Top of Available data

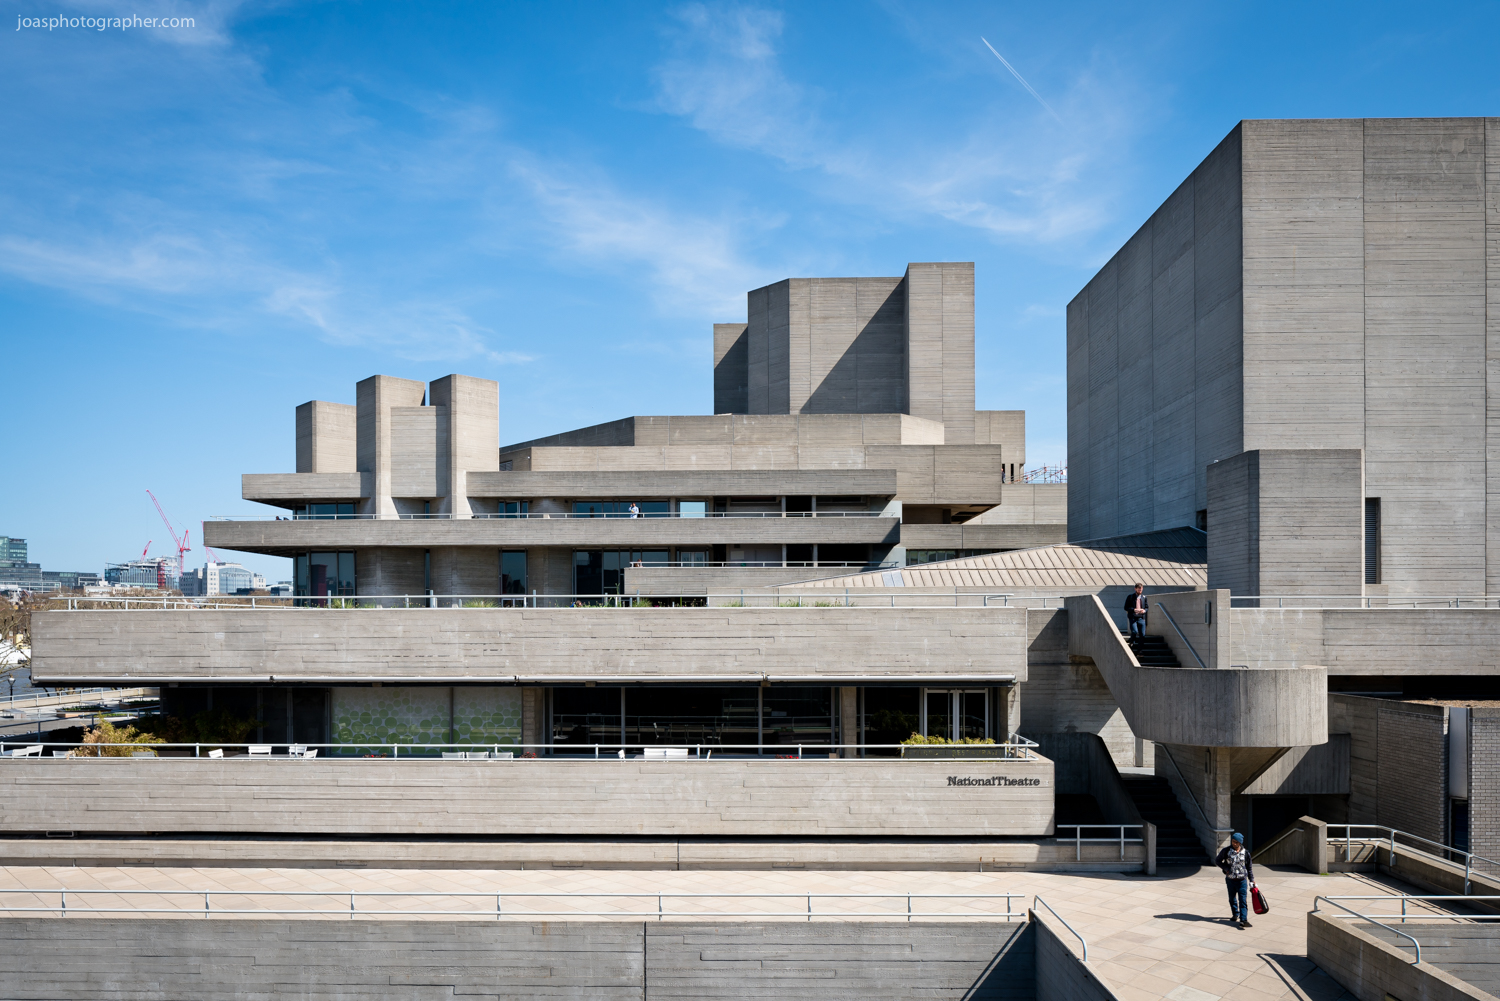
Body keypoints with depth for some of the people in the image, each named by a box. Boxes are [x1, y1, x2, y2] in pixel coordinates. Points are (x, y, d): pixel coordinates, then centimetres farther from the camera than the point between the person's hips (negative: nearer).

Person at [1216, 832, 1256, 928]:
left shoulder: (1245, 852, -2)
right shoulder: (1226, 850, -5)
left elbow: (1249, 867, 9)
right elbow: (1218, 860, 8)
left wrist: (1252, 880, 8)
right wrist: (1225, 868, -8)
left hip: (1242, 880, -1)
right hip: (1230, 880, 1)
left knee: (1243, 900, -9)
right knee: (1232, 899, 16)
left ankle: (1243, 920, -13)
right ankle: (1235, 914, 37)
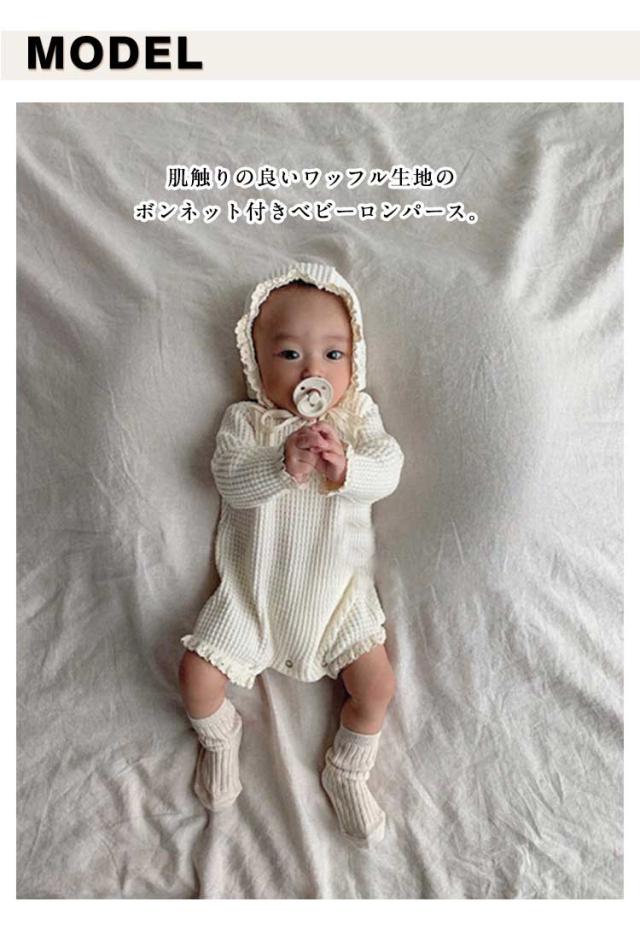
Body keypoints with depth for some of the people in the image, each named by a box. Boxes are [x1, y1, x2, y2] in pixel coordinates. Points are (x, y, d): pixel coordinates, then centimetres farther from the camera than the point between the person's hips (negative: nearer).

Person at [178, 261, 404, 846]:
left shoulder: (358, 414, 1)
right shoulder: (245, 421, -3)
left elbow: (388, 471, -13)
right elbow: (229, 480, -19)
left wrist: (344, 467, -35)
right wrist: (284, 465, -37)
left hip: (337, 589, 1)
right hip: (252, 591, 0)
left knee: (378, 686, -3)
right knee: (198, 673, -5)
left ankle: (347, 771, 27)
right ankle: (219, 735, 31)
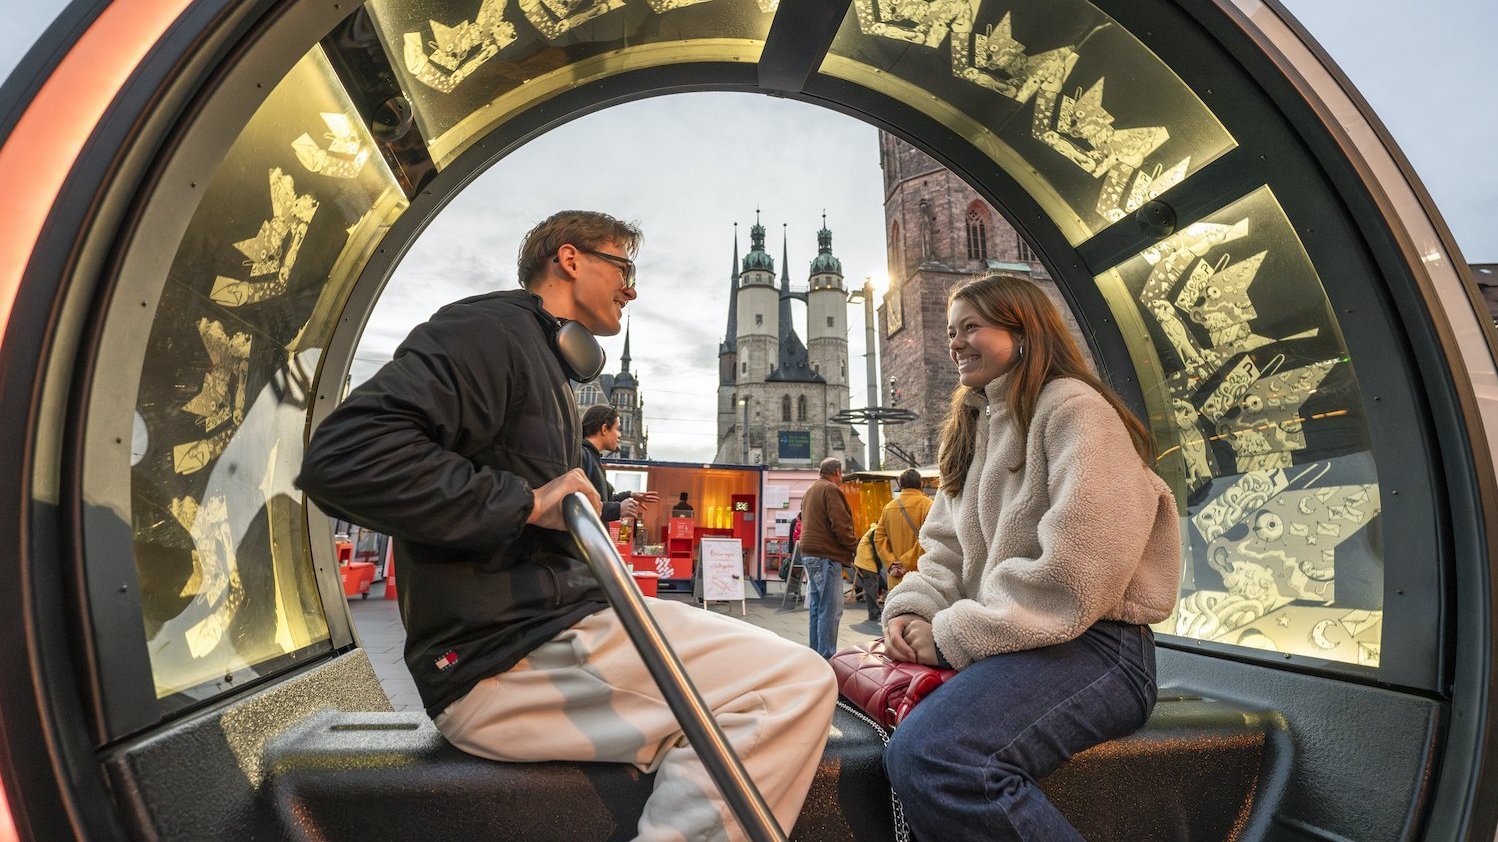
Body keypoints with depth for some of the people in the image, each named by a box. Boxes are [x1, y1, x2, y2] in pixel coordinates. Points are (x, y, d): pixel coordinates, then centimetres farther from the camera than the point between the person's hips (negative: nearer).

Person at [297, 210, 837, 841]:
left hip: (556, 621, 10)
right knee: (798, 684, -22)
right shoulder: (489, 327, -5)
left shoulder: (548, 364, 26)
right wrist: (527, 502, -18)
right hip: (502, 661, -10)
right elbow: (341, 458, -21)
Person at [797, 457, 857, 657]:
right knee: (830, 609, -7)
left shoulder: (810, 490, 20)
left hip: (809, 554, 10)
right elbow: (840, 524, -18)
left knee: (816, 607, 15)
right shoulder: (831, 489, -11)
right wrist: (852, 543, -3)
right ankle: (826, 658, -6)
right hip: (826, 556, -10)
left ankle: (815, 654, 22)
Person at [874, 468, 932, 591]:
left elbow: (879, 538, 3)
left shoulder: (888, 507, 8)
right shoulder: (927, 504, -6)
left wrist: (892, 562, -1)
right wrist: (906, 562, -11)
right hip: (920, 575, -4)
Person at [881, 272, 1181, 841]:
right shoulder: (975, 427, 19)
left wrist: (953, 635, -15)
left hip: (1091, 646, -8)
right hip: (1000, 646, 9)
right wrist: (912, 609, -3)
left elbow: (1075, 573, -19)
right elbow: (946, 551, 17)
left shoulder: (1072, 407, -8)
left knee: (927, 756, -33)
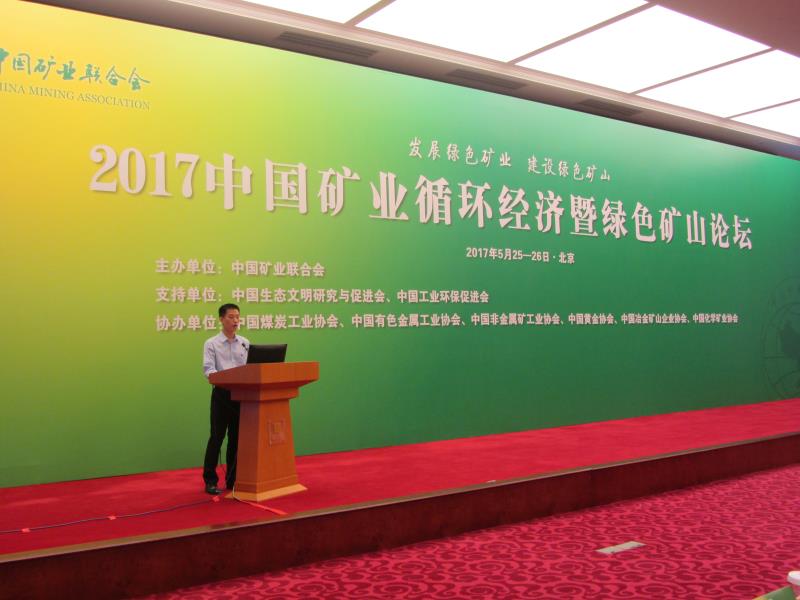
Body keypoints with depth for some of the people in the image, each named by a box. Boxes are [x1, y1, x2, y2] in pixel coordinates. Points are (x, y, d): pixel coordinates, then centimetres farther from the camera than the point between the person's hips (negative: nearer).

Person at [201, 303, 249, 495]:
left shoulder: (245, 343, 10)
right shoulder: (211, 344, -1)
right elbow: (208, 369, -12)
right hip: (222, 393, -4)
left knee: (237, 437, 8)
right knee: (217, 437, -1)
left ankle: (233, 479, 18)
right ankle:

Bottom of Available data

◆ **Task description**
Repeat the lines word for word, from the very first one through the line containing "left knee: (378, 686, -3)", both ends included. Leave the pictures out of your answer.

◆ **Response to this task**
Body keypoints with depth for some of the people in the image, each named by a box. Boxes are [x1, y1, x2, y2] in pixel coordinates. Points are (x, y, d): pixel coordinates, then centimetres farther from the camera than the point between the person's hips (negative: nearer).

Person at [1216, 832, 1256, 928]:
left shoulder: (1245, 852, -2)
right shoulder: (1226, 850, -5)
left elbow: (1249, 867, 9)
right elbow: (1218, 860, 8)
left wrist: (1252, 880, 8)
right wrist: (1225, 868, -8)
left hip: (1242, 880, -1)
right hip: (1230, 880, 1)
left knee: (1243, 900, -9)
right knee: (1232, 899, 16)
left ankle: (1243, 920, -13)
right ankle: (1235, 914, 37)
Body keypoints with depth for some of the people in the image, each named by a box. Boxes are [x1, y1, x2, y2] in pixel coordinates. Points are (x, y, d): pixel coordinates, then centimetres farther from the camera than the point between the person's hips (negative: nearer).

Person at [178, 261, 404, 846]:
left shoulder: (358, 414, 1)
right shoulder: (245, 421, -3)
left elbow: (388, 471, -13)
right elbow: (229, 480, -19)
left wrist: (344, 467, -35)
right wrist: (284, 465, -37)
left hip: (337, 589, 1)
right hip: (252, 591, 0)
left knee: (378, 686, -3)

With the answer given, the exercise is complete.